♦ Preoperative
- Medical management with either sulfadiazine 4 to 6 g per day or clindamycin 600 mg four times per day and pyrimethamine 50 to 100 mg per day and folinic acid 25 mg per day (to prevent dose-related bone marrow suppression caused by the pyrimethamine)
- Corticosteroids are sometimes used in addition to first line treatment to reduce symptoms caused by edema.

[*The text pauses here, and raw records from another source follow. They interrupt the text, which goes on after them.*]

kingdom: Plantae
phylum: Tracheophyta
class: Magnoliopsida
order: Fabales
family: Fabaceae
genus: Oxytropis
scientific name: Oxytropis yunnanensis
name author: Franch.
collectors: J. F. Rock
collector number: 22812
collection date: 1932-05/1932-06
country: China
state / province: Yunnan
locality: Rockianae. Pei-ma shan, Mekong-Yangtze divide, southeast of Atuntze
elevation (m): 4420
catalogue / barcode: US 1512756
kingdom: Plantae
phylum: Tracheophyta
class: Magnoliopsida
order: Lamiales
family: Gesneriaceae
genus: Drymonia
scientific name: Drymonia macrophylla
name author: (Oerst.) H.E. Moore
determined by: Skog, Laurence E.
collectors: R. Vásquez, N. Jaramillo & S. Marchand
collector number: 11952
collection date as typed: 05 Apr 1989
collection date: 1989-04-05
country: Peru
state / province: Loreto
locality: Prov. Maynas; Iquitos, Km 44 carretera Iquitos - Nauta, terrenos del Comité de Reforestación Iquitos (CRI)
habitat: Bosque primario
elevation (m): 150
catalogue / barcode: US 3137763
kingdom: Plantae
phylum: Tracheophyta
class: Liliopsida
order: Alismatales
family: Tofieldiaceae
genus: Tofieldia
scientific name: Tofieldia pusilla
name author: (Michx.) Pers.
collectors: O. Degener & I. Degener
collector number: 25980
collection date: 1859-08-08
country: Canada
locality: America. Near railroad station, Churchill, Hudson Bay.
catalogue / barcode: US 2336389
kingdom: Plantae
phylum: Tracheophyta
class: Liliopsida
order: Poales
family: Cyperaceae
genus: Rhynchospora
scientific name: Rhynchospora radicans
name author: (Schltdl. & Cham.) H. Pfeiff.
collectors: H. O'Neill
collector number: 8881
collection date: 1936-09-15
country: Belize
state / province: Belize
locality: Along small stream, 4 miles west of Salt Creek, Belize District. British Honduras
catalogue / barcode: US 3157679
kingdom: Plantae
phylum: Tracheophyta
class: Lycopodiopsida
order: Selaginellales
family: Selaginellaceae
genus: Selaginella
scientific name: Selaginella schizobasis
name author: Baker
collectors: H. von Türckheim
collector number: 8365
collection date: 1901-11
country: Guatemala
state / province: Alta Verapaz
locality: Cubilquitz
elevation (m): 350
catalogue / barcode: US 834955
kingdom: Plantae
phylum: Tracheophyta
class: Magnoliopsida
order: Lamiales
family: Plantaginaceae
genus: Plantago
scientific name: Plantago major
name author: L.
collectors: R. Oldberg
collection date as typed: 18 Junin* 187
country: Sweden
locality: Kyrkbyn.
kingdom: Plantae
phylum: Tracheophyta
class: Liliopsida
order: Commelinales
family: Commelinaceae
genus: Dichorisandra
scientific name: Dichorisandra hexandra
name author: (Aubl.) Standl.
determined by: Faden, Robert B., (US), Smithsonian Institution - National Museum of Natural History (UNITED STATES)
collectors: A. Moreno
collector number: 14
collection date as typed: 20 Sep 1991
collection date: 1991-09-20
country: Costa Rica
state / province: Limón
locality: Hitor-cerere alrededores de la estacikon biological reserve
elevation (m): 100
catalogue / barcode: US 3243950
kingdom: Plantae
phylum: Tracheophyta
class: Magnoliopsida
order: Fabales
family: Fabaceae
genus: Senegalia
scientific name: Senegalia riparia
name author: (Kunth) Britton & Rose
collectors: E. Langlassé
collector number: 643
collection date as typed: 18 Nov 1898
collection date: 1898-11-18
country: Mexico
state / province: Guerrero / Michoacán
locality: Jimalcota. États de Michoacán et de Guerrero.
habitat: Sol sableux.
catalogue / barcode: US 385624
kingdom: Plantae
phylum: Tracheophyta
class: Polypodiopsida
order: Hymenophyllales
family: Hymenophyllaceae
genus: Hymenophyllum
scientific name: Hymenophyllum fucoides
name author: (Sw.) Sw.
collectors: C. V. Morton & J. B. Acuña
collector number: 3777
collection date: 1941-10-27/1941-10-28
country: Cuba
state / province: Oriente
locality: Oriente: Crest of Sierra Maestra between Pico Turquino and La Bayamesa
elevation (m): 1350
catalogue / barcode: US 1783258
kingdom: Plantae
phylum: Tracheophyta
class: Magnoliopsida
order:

- Cerebral toxoplasmosis is the most common cerebral mass lesion in patients with AIDS and in most instances develops when the CD4+ T-lymphocyte count falls below 100 cells/mcL. Thus, HIV status and T-lymphocyte count should be sent prior to surgical intervention.
Operative Planning
- Review images–magnetic resonance imaging (MRI) or computed tomography scan will show multiple ring enhancing lesions. The absence of increased uptake in mass lesions on single photon emission computed tomography and decreased activity on positron emission tomography are characteristic of toxoplasmosis encephalitis.
Special Equipment
- MRI wand navigation for stereotactic needle biopsy or aspiration, or for guidance in craniotomy for surgical resection
♦ Intraoperative
Positioning
- Varies depending on location of lesion and type of surgery planned
Stereotactic Biopsy/Aspiration
- Advantages: less invasive than open craniotomy with decreased operating and anesthesia time
- Disadvantages: unable to remove lesion in its entirety
- If possible, avoid traversing eloquent cortex and ventricles.
Open Craniotomy
- Advantages: can remove lesion or multiple lesions completely
- Disadvantages: more invasive than stereotactic needle biopsy/aspiration
♦ Postoperative
- If toxoplasmosis is confirmed, continue medical therapy for at least 6 weeks.
- Follow clinically for regrowth, especially in immunocompromised patients.